Video: Alyssa Milano Tries and Fails to Enter Florida Migrant Shelter

WASHINGTON, DC - SEPTEMBER 26: Actor Alyssa Milano joins dozens of other protesters outsid
Chip Somodevilla/Getty Images

Left-wing actress turned political activist Alyssa Milano played the role of investigative reporter on Wednesday and went “live” on social media at a Florida migrant shelter for unaccompanied youths, tried to enter the facility, and failed to do so.

The far-left actress made a grand appearance at the migrant shelter in Homestead, Florida, Wednesday morning. She made a series of live videos and tried to enter the facility, to no avail.

“I just asked to be let into the Homestead detention center based on a community visit, so let’s see what happens,” Milano said.

An official eventually handed Milano a media request card but ultimately denied her entry. The former Charmed star then informed her 3.59 million Twitter followers that the group of protesters was on its way to another office building to see if they could gain entry there. One of the protesters accompanying Milano accused detention center workers of using “stall tactics.”

Milano seemed to bond with the “advocates,” who stood on ladders outside of the shelter and shouted to migrant youth. The actress said she was overwhelmed by emotion after standing on the ladder herself.

“I just want to show everyone that we have some amazing advocates, supporters that are on ladders and holding up hearts so that they can see over the fence to the children that are being kept at Homestead, in this camp,” she said.

“Just so everyone knows I got up on this ladder and immediately started crying,” Milano continued. “This is a very, very overwhelming thing to see. I don’ t know if you can see all of these tents.”

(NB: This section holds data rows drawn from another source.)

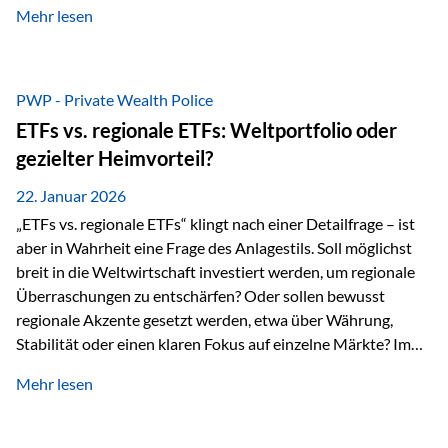
Mehr lesen
Sachwerten mit einer Investition in Sachwerte zu
beschäftigen; Nicht als Mode, sondern als Prinzip: Vermögen
soll nicht nur wachsen, sondern auch Substanz behalten –
gerade dann, wenn Märkte nervös werden,…
PWP - Private Wealth Police
ETFs vs. regionale ETFs: Weltportfolio oder
gezielter Heimvorteil?
22. Januar 2026
„ETFs vs. regionale ETFs“ klingt nach einer Detailfrage – ist
aber in Wahrheit eine Frage des Anlagestils. Soll möglichst
breit in die Weltwirtschaft investiert werden, um regionale
Überraschungen zu entschärfen? Oder sollen bewusst
regionale Akzente gesetzt werden, etwa über Währung,
Stabilität oder einen klaren Fokus auf einzelne Märkte? Im
Rahmen der fondsgebundenen Lebensversicherung Private
Mehr lesen
Wealth Police der Vienna-Life lassen sich beide Ansätze
kombinieren. Der „Schutz“ im Portfolio entsteht dabei nicht
als Garantie, sondern als Zusammenspiel aus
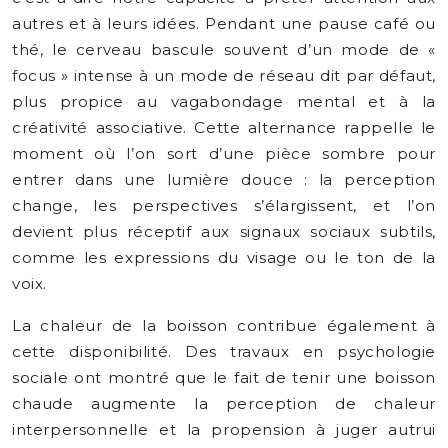
autres et à leurs idées. Pendant une pause café ou
thé, le cerveau bascule souvent d’un mode de «
focus » intense à un mode de réseau dit par défaut,
plus propice au vagabondage mental et à la
créativité associative. Cette alternance rappelle le
moment où l’on sort d’une pièce sombre pour
entrer dans une lumière douce : la perception
change, les perspectives s’élargissent, et l’on
devient plus réceptif aux signaux sociaux subtils,
comme les expressions du visage ou le ton de la
voix.
La chaleur de la boisson contribue également à
cette disponibilité. Des travaux en psychologie
sociale ont montré que le fait de tenir une boisson
chaude augmente la perception de chaleur
interpersonnelle et la propension à juger autrui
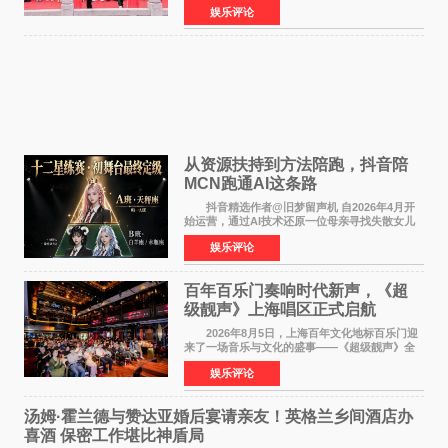
娱乐评论
名，此后长期参与国内外电影制作，其担任制片
人参与的作品亦曾
从资源扶持到方法陪跑，抖音陪
MCN跑通AI这条路
抖音精选作者@旧梦留声机 自2026年4月开
始运营，通过AI技术还原一位母亲寻找失散女儿
的故事，凭借强情感表达获得大量用户关注，发
娱乐评论
布仅21小时便获得超1亿曝光、超1000万互动。
此后，账号持续沿
百年百乐门奏响时代新声，《超
级靓声》上海唱区正式启航
2026年8月5日，上海百年文化地标百乐门迎
来了一场音乐与文化的盛事——《超级靓声》全
国励志音乐公益节目上海唱区新闻发布会暨启动
娱乐评论
仪式在此隆重举行。各界领导、嘉宾与媒体朋友
齐聚一堂，共同
汤姆·霍兰德与赞达亚婚后宴请亲友！英格兰乡间酒店办
喜酒 保密工作堪比神盾局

The migrants at the Homestead shelter are formally known as “Unaccompanied Alien Children” (UAC) “because they told border agents that they were not traveling with their parents,” Breitbart News reported.

Most of the UAC teenagers at the center will be quickly sent to “sponsors” after officials have checked the potential sponsors for possible criminality, such as forced labor, prostitution, drug selling, and MS-13 links. The average stay is just 36 days, according to a June 19 HHS report.

But the vast majority of the sponsors are either the parents or the in-laws of the UAC teenagers, and many sponsors are also illegal migrants who have paid cartel-linked coyotes to deliver their teenagers to the Homestead camp, via the border agencies.

Milano is not the only high-profile figure visiting the facility on Wednesday. Sen. Elizabeth Warren (D-MA) is expected to visit the facility ahead of Wednesday night’s first Democratic debate, as it is only 30 miles away from the venue.

“We have to shut down that facility and shut it down now!” Warren told supporters Tuesday.